As an editor, Smith published a magazine for 50 years. He also wrote innumerable pamphlets and tracts. On one occasion, Smith said that he may have "accomplished more by" his "books than any other way."

==Emphases==
Music always played a major role in Smith's ministry and the continuing program of The Peoples Church. One of Smith's first moves when starting a new work was to have a capable music director so that a choir and orchestra would balance the program of evangelistic preaching. Smith felt that the music would not only be a form of worship in itself but set the tone for the service and encourage the speakers. Furthermore, Smith wrote 1200 hymns, poems, and gospel songs.

####################

**WHAT THE EXERCISE ASKS**: Continue the passage on Smith's ministry and emphases, starting right after its final sentence about the 1200 hymns, poems, and gospel songs.

Data items
####################

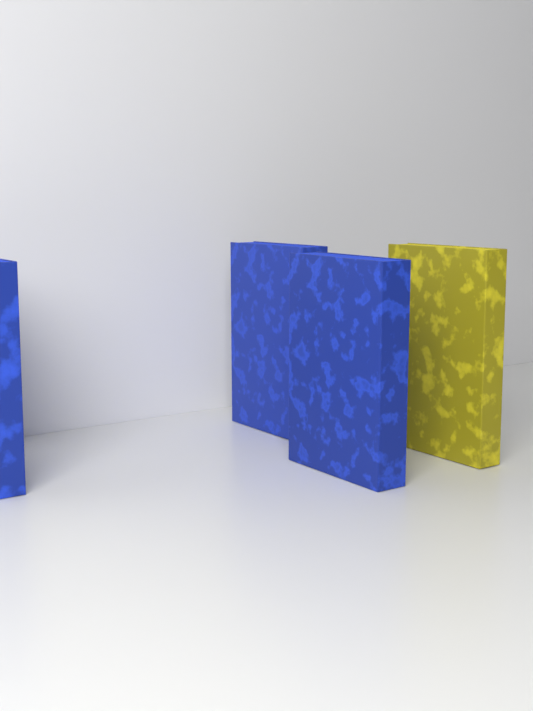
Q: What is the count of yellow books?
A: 1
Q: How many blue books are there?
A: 3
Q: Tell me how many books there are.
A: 4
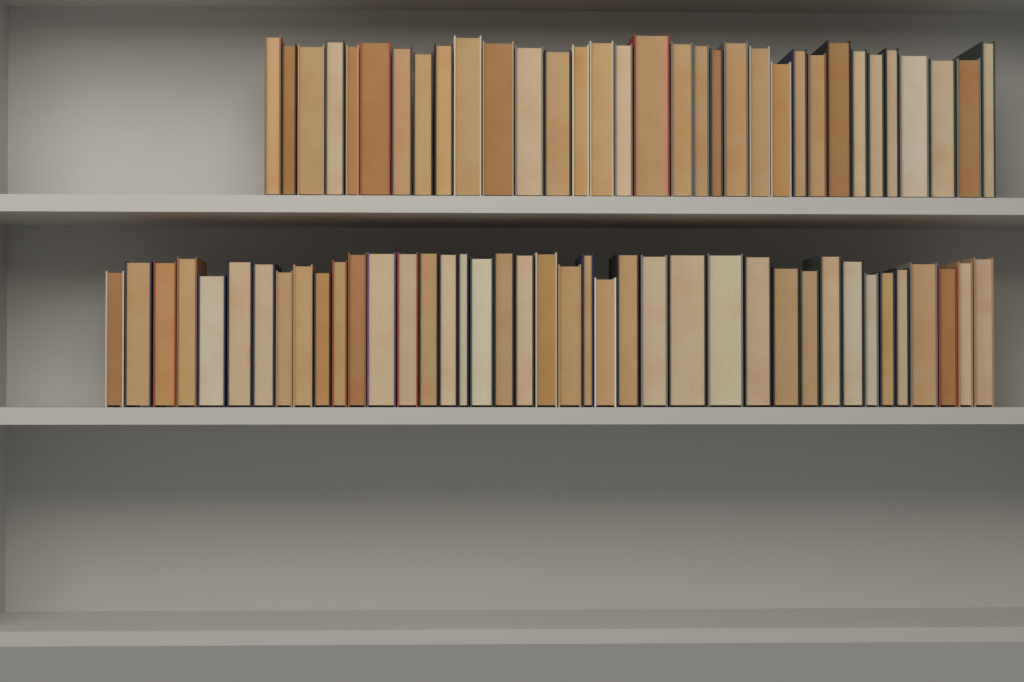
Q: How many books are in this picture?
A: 73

####################

**TASK OUTPUT**:
Smith's emphasis on faith included his approach to financial giving, "The Faith Promise Offering." He felt that most Christians would respond to a promise between themselves and God. They would be asked to make it in complete dependency that God would undertake. He was known for saying, "Cash isn't needed. In dependence upon God, I will endeavour to give. No one will ask you for it - it's between you and God." Then he would call to sing "Step Out in Faith" as the money envelopes poured in with financial gifts. Sacrificial giving was encouraged as well as early habits of giving something regularly, no matter how small. Second or third gifts were called envelopes of repentance. Smith was also known for saying, "I know people who have two pairs of shoes!" People often "gave up" something to give to world missions.

==Last years==
Smith resigned as minister of the Peoples Church in favor of his son Paul on January 1, 1959; however, he retained the position of Minister of Missions and remained actively involved in church work. He died on January 25, 1986.

==See also==
- Fundamentalist Christianity in Canada

==Works==
- Give Ye Them To Eat, Chicago: Russian Missionary Society (1918)
- Voice of Hope, Toronto: Evangelical Publishers (1919)
- Thou Art The Man, Toronto: Evangelical Publishers (1919)
- Songs in the Night, Toronto: Alliance Tabernacle (1922)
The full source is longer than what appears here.